Application configuration

[PASS] Using latest passbolt version (2.0.7).
[PASS] Passbolt is configured to force SSL use.
[PASS] App.fullBaseUrl is set to HTTPS.
[PASS] Selenium API endpoints are disabled.
[PASS] Search engine robots are told not to index content.
[PASS] Registration is closed, only administrators can add users.
[PASS] Serving the compiled version of the javascript app
[PASS] All email notifications will be sent.

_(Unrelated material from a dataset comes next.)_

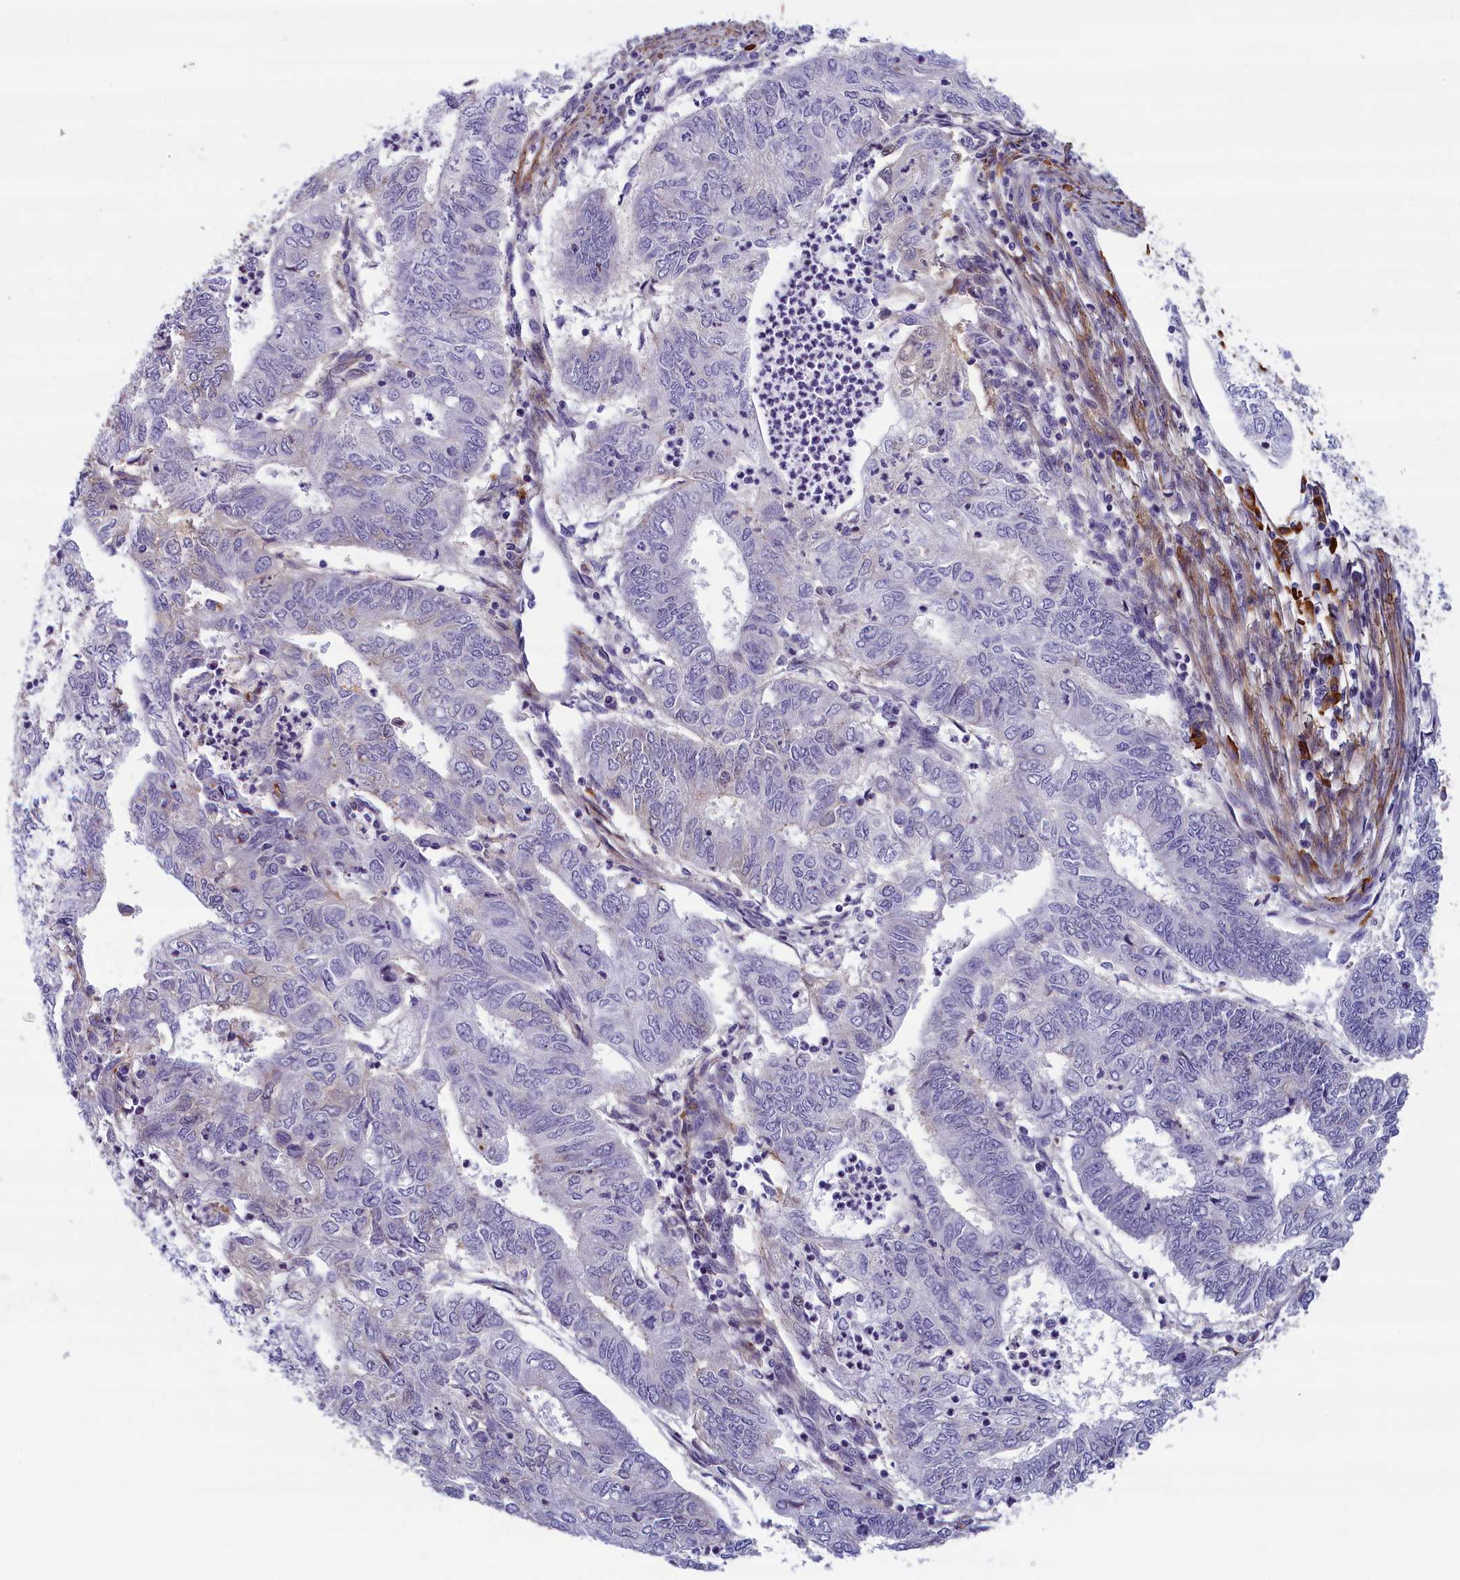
{"staining": {"intensity": "negative", "quantity": "none", "location": "none"}, "tissue": "endometrial cancer", "cell_type": "Tumor cells", "image_type": "cancer", "snomed": [{"axis": "morphology", "description": "Adenocarcinoma, NOS"}, {"axis": "topography", "description": "Endometrium"}], "caption": "DAB immunohistochemical staining of endometrial cancer (adenocarcinoma) displays no significant staining in tumor cells.", "gene": "BCL2L13", "patient": {"sex": "female", "age": 68}}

2 error(s) found. Hang in there!

3

Hi @joshleonhart!

Thanks for your report! Could you check if you have any logs in /var/log/cron.log and also check if executing the email task manuall outputs any problem:

su -c "./bin/cake EmailQueue.sender" -s /bin/bash www-data

4

Well that’s odd. Lots of these:

SMTP server did not accept the password.
Email 13 was not sent

This didn’t return anything

sudo docker-compose exec passbolt su -c “./bin/cake EmailQueue.sender” -s /bin/bash www-data

So I tried from a shell in the container (I think…) and got the same result:

root@e7ae73d9fee8:/var/www/passbolt# su -c “./bin/cake EmailQueue.sender” -s /bin/bash www-data
root@e7ae73d9fee8:/var/www/passbolt#

5

Please check the env variables of the www-data user and ensure they are correct: su -c "env | grep EMAIL" -s /bin/bash www-data

6 
su -c "env | grep EMAIL" -s /bin/bash www-data
EMAIL_TRANSPORT_DEFAULT_PASSWORD=ishouldsetupapppassword
EMAIL_DEFAULT_FROM=xxx@xxx.com
EMAIL_TRANSPORT_DEFAULT_USERNAME=xxx
EMAIL_TRANSPORT_DEFAULT_TLS=true
EMAIL_TRANSPORT_DEFAULT_HOST=smtp.gmail.com
EMAIL_TRANSPORT_DEFAULT_PORT=587

Seems in order there.

7

This topic was automatically closed 5 days after the last reply. New replies are no longer allowed.